Au mois d’août 2008, dans un élan de révision des programmes de subventions de différents ministères, le gouvernement conservateur du Premier ministre Stephen Harper opérait des coupes de 45 M$ dans des programmes culturels. Deux programmes de subventions voués aux tournées internationales, soit le programme Routes commerciales relevant du Patrimoine canadien et Promart relevant du Ministère des Affaires extérieures et du Commerce international furent abolis suite à ces révisions budgétaires.
C’est avec l’aide de ces deux programmes que les compagnies artistiques de tournée étaient en mesure de compléter leur montage financier afin de répondre aux invitations de diffuseurs de spectacles internationaux. Ces deux programmes représentaient un montant de 5,8 M$ en aide directe pour les projets de tournées.
À la suite de l’annonce de ces coupes sans justifications crédibles, la Conférence internationale des arts de la scène (CINARS) a effectué un premier sondage en novembre 2008 auprès des compagnies de tournée québécoises et canadiennes qui a permis de révéler les pertes financières appréhendées par les compagnies et artistes qui se produisent sur les scènes internationales. Un deuxième sondage, dévoilé le 1er novembre dernier, est venu confirmer ces appréhensions : près de 16 M$ en pertes de revenus autonomes, 175 tournées et 1600 spectacles annulés. Encore plus troublant, les pertes d’emplois reliées à cette situation : 25 % des compagnies vont procéder à des mises à pied de personnel dans un futur proche.
Depuis le témoignage de CINARS au Comité permanent du Patrimoine canadien en mars 2009 et après deux rencontres avec le ministre du Patrimoine canadien James Moore, force est de constater que le fait d’exposer les séquelles de la suppression des programmes Promart et Routes commerciales ne semble pas recevoir une oreille attentive et encore moins sensible du ministre Moore. En effet, le ministre s’en tient à un discours qui consiste à dire qu’il y a suffisamment de fonds disponibles pour la promotion des artistes canadiens œuvrant à l’étranger.

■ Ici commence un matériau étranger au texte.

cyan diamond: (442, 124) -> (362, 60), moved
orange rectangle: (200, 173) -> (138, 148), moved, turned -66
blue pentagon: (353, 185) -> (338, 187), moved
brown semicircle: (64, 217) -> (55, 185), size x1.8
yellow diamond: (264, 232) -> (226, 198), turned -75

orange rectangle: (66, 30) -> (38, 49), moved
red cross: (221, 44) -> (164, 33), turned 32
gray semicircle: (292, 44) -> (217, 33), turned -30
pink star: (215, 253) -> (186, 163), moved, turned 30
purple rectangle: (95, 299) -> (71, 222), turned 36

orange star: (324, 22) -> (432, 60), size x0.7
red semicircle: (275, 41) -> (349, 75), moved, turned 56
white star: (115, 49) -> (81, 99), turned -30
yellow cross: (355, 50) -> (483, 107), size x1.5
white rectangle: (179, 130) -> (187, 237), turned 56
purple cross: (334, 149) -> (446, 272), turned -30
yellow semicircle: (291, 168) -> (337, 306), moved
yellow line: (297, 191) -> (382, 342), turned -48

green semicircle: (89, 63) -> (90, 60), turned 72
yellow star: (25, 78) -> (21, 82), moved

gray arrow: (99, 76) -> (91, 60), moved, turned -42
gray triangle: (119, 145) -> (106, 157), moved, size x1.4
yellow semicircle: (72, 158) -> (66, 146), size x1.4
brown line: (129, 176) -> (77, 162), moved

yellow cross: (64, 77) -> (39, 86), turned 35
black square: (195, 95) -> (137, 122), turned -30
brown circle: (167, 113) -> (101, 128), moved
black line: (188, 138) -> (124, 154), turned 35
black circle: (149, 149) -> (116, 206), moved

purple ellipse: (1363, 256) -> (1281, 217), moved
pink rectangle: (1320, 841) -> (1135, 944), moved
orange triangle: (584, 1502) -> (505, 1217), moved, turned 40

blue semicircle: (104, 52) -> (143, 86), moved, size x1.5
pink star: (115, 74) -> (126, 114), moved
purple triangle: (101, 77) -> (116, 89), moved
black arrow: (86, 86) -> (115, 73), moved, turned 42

Or, CINARS a démontré clairement qu’il n’en est rien. Parmi les onze programmes du Conseil des Arts du Canada totalisant un budget de 12 M$, il n’y en a véritablement qu’un seul dédié à l’aide aux tournées internationales et son budget ne dépasse pas 2 M$.
Il y a environ un an, le ministre Moore a eu l’idée de créer les « Prix du Canada ». Ces « Nobel canadiens » auraient récompensé l’excellence artistique « d’ici et d’ailleurs ». Soudainement, un fonds de 25 M$ était disponible. Mais cette décision a soulevé un tel tollé que le ministre a dû retirer son projet. Nous croyons que ce montant qui semble toujours disponible pourrait grandement contribuer à la résolution du problème auquel nous faisons face.
Donner les moyens aux artistes de se faire connaître à l’étranger, c’est se donner une culture forte, reconnue, ouverte sur le monde et qui rapporte beaucoup, non seulement en retombées économiques1, mais en fierté et prestige auprès de tous leurs concitoyens.
Il y a maintenant près de cinq ans que le gouvernement conservateur s’attaque à amoindrir et dénaturer l’image canadienne sur la scène internationale, et ce, dans plusieurs domaines : politique, diplomatique, environnemental et culturel. Avec une telle politique culturelle conservatrice, repliée sur elle-même, le Canada n’aura plus aucun rayonnement à l’étranger en matière culturelle. Tout cela fera en sorte que peu à peu, le Canada ne fera plus partie des réseaux de tournées de spectacles internationaux exposant ainsi les Canadiens à un déficit culturel majeur. Le déni de la situation venant du ministre Moore ne fait que démontrer soit un manque de jugement ou soit une tentative de dissimulation des vraies raisons qui ont amené ces coupes budgétaires, raisons qui ne peuvent être qu’idéologiques. Voilà pourquoi nous tenons à réaffirmer notre détermination auprès du ministre du Patrimoine canadien et à le presser de remettre au Conseil des arts du Canada un montant que nous évaluons à 7 M$, montant qui serait exclusivement réservé à l’aide aux tournées internationales.
Cela pourrait enfin démontrer que le ministre a une compréhension de la situation critique dans laquelle se retrouve les arts de la scène au Canada, secteur qui a contribué à la renommée de ce pays dans le monde.
LE CONSEIL D’ADMINISTRATION DE CINARS
ALAIN PARÉ, Président-directeur général
JOHN LAMBERT, vice-président
BARBARA SCALES, secrétaire-trésorière
ANNICK-PATRICIA CARRIÈRE, administratrice
MAYI-EDER INCHAUSPÉ, administratrice
NASSIB EL-HUSSEINI, administrateur
1) CINARS a démontré que chaque dollar reçu en subvention rapporte 6,30 $ en revenu aux compagnies artistiques.